Sometimes I think my biggest strength and biggest weakness are the same thing. I can see possibilities everywhere. A conversation becomes an idea. An idea becomes a project. A project becomes a roadmap. A roadmap becomes three more projects before the first one is finished. My brain rarely stops moving.

Part of me is excited. Neon Chain is finally in closed beta. Lonely Ranch Games is no longer just something I talk about. The CybrThugs are alive and growing again. For the first time in a long time, some of these things are starting to feel real. Part of me is exhausted. I spend four days a week standing behind a register while my mind is somewhere else entirely. Thinking about code. Thinking about games. Thinking about websites. Thinking about how to build something big enough that I can stop working a "real job" and spend my days creating instead of dreaming about creating.

The hard part is that progress never feels fast enough. Every milestone reveals ten more milestones behind it. Every completed project uncovers a list of things that still need improvement. It's easy to focus on how far there is left to go instead of how far I've already come.

Then there is my body. For those of us born with Hemophilia in the 60s, 70s, and 80s, it can be one of the worst co-op partners imaginable. The damage accumulates. The mileage adds up. Some days my mind wants to sprint while my body votes for a full system shutdown. The older I get, the more I realize that success isn't going to come from working harder every day. It's going to come from continuing to move forward on the days when I don't feel like moving at all.

So that's where I am today. Not discouraged. Not defeated. Just tired.

Tired, but still building. Tired, but still planning. Tired, but still believing that one day Neon Chain, Lonely Ranch Games, The CybrThugs, and all of these crazy ideas rattling around in my head will become the thing that finally lets me stay home and create full time.

Until then, I keep putting one brick on top of another. That's all any of us can really do.

cybrvillain:~$ cat neon_chain_v1_1_ready_for_testing.plan
Neon Chain v1.1 Ready for Testing

The Neon Chain v1.1 update is now in place and ready for testing. Assuming everything checks out, I'll be spending the next couple of days testing, compiling a release build, and preparing the update for submission to Google Play on Tuesday.

One of the biggest quality-of-life improvements in this update is the leaderboard name entry system. The old scroll-wheel letter picker has been completely removed and replaced with standard Android keyboard input. Players can now simply tap the field and type their tag normally.

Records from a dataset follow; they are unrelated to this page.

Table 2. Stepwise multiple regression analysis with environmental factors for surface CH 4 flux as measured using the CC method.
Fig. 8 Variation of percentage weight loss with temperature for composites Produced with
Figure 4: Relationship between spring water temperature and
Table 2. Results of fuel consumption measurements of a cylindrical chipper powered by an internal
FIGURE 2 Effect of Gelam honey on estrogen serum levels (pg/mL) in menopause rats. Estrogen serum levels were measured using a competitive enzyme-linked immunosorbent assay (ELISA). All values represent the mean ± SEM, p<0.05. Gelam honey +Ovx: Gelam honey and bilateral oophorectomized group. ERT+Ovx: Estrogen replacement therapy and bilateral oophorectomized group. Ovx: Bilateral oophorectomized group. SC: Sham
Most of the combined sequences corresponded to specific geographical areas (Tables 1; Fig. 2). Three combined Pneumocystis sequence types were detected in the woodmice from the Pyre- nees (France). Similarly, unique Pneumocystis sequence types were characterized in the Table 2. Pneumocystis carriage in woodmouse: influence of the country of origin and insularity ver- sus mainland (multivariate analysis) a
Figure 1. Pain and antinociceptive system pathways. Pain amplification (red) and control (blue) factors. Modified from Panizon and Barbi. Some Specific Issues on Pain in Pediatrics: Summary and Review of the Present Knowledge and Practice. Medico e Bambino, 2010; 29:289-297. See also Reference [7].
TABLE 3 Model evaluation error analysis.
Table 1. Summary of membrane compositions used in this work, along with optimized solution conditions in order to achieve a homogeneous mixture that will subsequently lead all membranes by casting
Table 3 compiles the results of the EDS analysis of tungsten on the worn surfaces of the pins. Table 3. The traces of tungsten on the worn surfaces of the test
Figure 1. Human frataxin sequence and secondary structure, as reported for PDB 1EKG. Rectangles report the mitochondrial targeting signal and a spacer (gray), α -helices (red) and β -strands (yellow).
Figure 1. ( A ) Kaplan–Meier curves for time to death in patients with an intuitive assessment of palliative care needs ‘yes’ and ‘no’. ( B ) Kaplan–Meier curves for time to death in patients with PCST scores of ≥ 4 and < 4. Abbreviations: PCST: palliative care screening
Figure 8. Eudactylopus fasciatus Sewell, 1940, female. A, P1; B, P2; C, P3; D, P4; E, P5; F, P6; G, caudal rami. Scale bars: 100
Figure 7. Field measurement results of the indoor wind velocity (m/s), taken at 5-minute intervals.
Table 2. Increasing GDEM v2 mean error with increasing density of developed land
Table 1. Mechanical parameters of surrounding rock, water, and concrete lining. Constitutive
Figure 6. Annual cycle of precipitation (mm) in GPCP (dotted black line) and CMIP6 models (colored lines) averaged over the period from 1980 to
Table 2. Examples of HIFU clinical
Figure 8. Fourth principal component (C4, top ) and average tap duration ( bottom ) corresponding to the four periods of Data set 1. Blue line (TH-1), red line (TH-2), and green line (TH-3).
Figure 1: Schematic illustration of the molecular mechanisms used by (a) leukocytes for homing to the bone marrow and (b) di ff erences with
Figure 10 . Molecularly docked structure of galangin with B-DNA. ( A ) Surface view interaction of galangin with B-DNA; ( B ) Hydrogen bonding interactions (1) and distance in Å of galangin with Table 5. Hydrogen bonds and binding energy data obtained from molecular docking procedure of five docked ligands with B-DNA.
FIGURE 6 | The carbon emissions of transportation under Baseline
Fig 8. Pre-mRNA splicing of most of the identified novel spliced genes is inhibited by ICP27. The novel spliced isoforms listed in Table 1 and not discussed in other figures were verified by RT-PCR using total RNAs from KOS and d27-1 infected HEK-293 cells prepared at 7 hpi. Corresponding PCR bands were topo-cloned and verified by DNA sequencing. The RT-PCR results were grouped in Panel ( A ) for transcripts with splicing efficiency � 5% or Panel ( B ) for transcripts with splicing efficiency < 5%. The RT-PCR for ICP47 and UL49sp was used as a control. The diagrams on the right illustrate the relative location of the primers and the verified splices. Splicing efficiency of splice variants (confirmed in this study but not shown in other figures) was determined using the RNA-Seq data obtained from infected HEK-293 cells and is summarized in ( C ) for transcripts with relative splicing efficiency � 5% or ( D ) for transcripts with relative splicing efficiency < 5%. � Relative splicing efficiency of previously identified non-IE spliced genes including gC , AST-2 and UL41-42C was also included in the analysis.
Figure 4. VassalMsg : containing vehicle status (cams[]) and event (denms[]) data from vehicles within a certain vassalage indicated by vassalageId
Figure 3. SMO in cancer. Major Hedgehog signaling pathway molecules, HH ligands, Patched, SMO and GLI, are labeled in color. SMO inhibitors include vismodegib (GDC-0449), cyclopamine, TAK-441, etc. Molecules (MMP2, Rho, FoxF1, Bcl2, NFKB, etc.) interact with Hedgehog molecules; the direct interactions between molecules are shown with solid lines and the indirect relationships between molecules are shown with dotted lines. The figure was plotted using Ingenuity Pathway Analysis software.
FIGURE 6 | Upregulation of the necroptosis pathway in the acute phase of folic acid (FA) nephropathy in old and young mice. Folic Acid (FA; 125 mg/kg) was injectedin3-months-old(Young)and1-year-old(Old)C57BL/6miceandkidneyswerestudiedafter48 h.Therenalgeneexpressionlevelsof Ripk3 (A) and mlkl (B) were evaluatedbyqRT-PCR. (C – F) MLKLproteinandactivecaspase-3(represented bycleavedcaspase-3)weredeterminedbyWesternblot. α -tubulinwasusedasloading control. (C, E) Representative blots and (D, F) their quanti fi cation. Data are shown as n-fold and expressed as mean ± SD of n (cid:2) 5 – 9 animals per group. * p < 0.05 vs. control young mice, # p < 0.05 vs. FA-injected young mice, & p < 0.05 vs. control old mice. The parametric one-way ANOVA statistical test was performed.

The new system automatically converts entries to uppercase, enforces the original character restrictions, limits tags to five characters, and displays a live character counter. More importantly, Neon Chain now remembers the last leaderboard tag entered, eliminating the need to retype it after every high score run.

The update also includes improved leaderboard submission handling, proper score submission analytics logging, and several interface refinements to make the entire process faster and less frustrating for players.

Not the flashiest update, but one that should make the game feel much more polished.

Neon Chain

2026-06-04

cybrvillain:~$ cat another_is_this_real_email_from_mom.plan
Another "Is This Real?" Email From Mom

Mom forwarded another email asking if it was a scam. I swear I get at least 76 of these a week, lol. It's probably closer to three, but it feels like more. The scams change—cloud storage warnings, antivirus renewals, data breach alerts—but the question is always the same: "Do I need to worry about this?" Started thinking about a Chrome extension that acts like a built-in tech nerd for seniors, translating suspicious emails into plain English before someone clicks a bad link.